New English-friendly film series spotlights classics of Czechoslovak-era cinema

Kino Lucerna's project kicks off with Miloš Forman’s debut feature, followed by a film banned during communism that won accolades after 1990.

Ioana Caloianu

Written by Ioana Caloianu Published on 09.02.2023 12:00:00 (updated on 09.02.2023) Reading time: 2 minutes

Starting next week, Prague’s Kino Lucerna is reacquainting audiences with classics of Czechoslovak film, which will screen in its small hall twice a month with English subtitles. The first two offerings are “Ucho” (The Ear) from director Karel Kachyňa, and internationally acclaimed director Miloš Forman’s first film, “Černý Petr” (Black Peter).

After communist ban, ‘The Ear’ earns accolades at Venice International Film Festival

Made in 1970, the psychological drama was banned by communist authorities due to its subject matter. A collaboration between director Karel Kachyna and screenwriter Jan Procházka, the movie’s plot revolves around a deputy minister and his wife, who find an “ear,” meaning a listening device, in their home, a sign that they were being monitored. Set in the 1950s, the story references the political trials that purged the communist party elite during that decade. 

The film was made thanks to the liberalization in the 1960s that ended with the Prague Spring. Kachyňa said that he and Procházka were aware “we didn’t have much time,” according to Total Film.

Procházka incorporated his “knowledge of the environment and figures in the Communist Party apparatus” into the plot, whose power comes from the blurring of reality into an ominous atmosphere.

The movie was finally presented to the public in 1990. Additionally, its digitally restored version of the film received a world premiere last year at the prestigious Venice International Film Festival, in the Venice Classics section, after which it was shown in cinemas throughout the Czech Republic. 

‘Black Peter’ shows the sorrows and joys of 1960s youth

Forman’s 1964 debut is, at the same time, one of the best-known features of the Czechoslovak New Wave. Its protagonist, 16-year-old Peter, is spending his summer working as a salesman, although, in true teenager fashion, his mind is elsewhere – both on the fashionably-dressed young women who surround him, and also on his father’s reproaches.

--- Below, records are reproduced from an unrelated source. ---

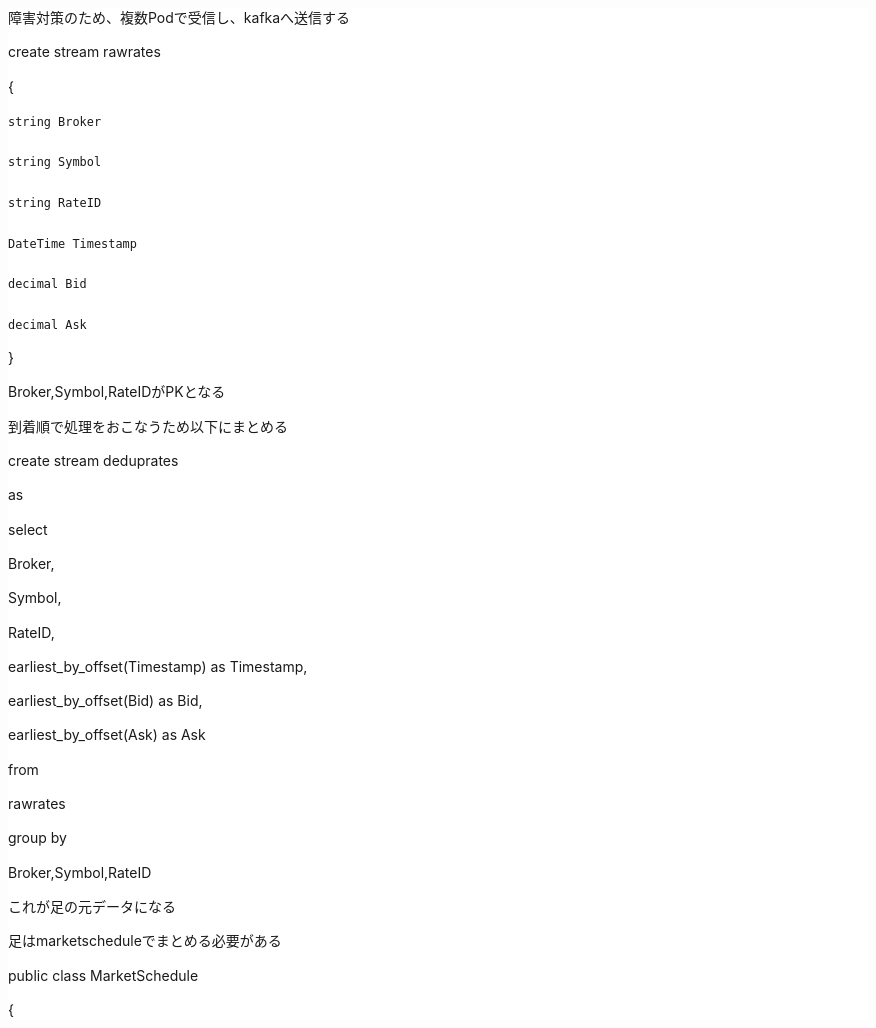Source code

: 障害対策のため、複数Podで受信し、kafkaへ送信する



create stream rawrates

{

    string Broker

    string Symbol

    string RateID

    DateTime Timestamp

    decimal Bid

    decimal Ask



}

Broker,Symbol,RateIDがPKとなる



到着順で処理をおこなうため以下にまとめる



create stream deduprates

as

select

Broker,

Symbol,

RateID,

earliest_by_offset(Timestamp) as Timestamp,

earliest_by_offset(Bid) as Bid,

earliest_by_offset(Ask) as Ask

from 

rawrates

group by 

Broker,Symbol,RateID



これが足の元データになる



足はmarketscheduleでまとめる必要がある

public class MarketSchedule

{
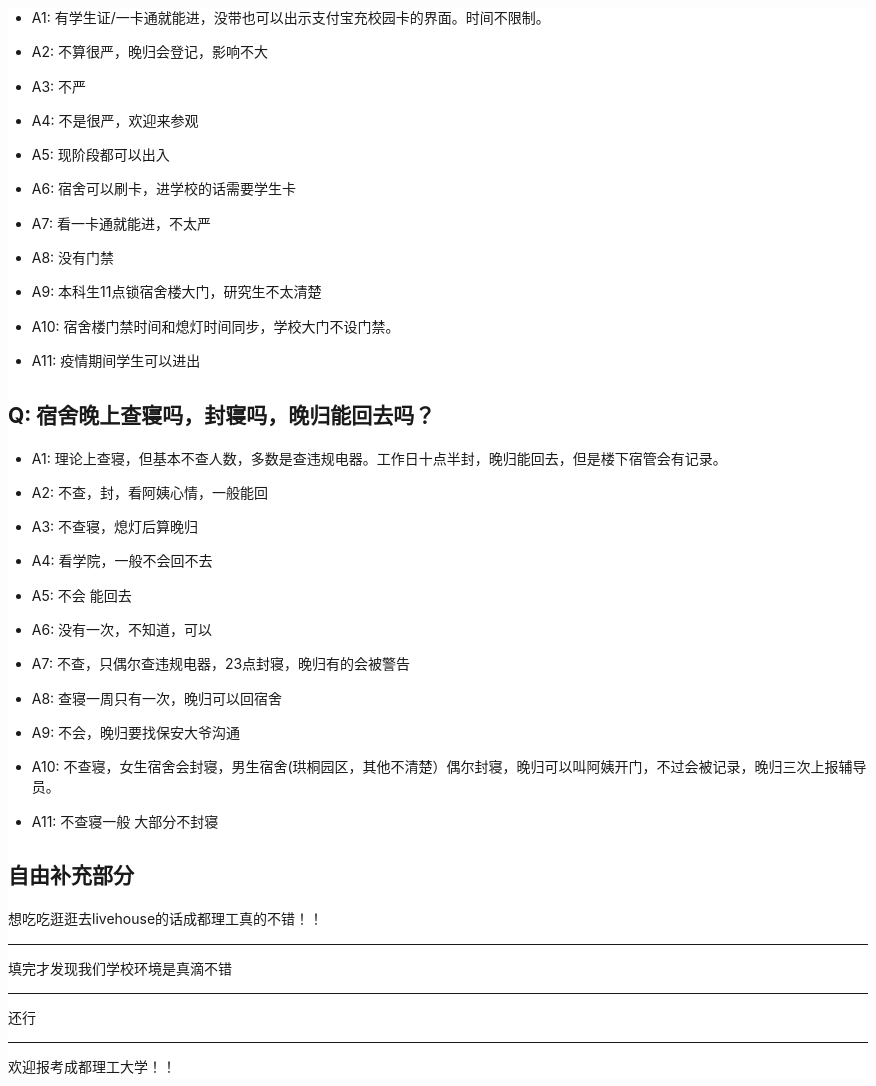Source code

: - A1: 有学生证/一卡通就能进，没带也可以出示支付宝充校园卡的界面。时间不限制。

- A2: 不算很严，晚归会登记，影响不大

- A3: 不严

- A4: 不是很严，欢迎来参观

- A5: 现阶段都可以出入

- A6: 宿舍可以刷卡，进学校的话需要学生卡

- A7: 看一卡通就能进，不太严

- A8: 没有门禁

- A9: 本科生11点锁宿舍楼大门，研究生不太清楚

- A10: 宿舍楼门禁时间和熄灯时间同步，学校大门不设门禁。

- A11: 疫情期间学生可以进出

## Q: 宿舍晚上查寝吗，封寝吗，晚归能回去吗？

- A1: 理论上查寝，但基本不查人数，多数是查违规电器。工作日十点半封，晚归能回去，但是楼下宿管会有记录。

- A2: 不查，封，看阿姨心情，一般能回

- A3: 不查寝，熄灯后算晚归

- A4: 看学院，一般不会回不去

- A5: 不会  能回去

- A6: 没有一次，不知道，可以

- A7: 不查，只偶尔查违规电器，23点封寝，晚归有的会被警告

- A8: 查寝一周只有一次，晚归可以回宿舍

- A9: 不会，晚归要找保安大爷沟通

- A10: 不查寝，女生宿舍会封寝，男生宿舍(珙桐园区，其他不清楚）偶尔封寝，晚归可以叫阿姨开门，不过会被记录，晚归三次上报辅导员。

- A11: 不查寝一般 大部分不封寝

## 自由补充部分

想吃吃逛逛去livehouse的话成都理工真的不错！！

***

填完才发现我们学校环境是真滴不错

***

还行

***

欢迎报考成都理工大学！！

Due to the film’s limited budget, Forman cast non-actors in some of the leading roles, which contributed to the air of authenticity that pervades dialogues and interactions. In the words of film critic Ivan Sviták, who praised the film’s “looseness and lightness,” stories that are part of the plot “are interwoven with documentary-style views that complete the atmosphere of 'fun' and the typology of characters."

To achieve that result, Forman said he never showed actors the script, but instead explained his vision of each scene. “I had to make sure they knew what it was about and how their characters felt about it,” Forman added.

The Made in Czechoslovakia Film series debuts at Kino Lucerna with "The Ear" on Feb. 16 and “Černý Petr” on Feb. 28. The series will continue next month, watch the cinema's web page for updates.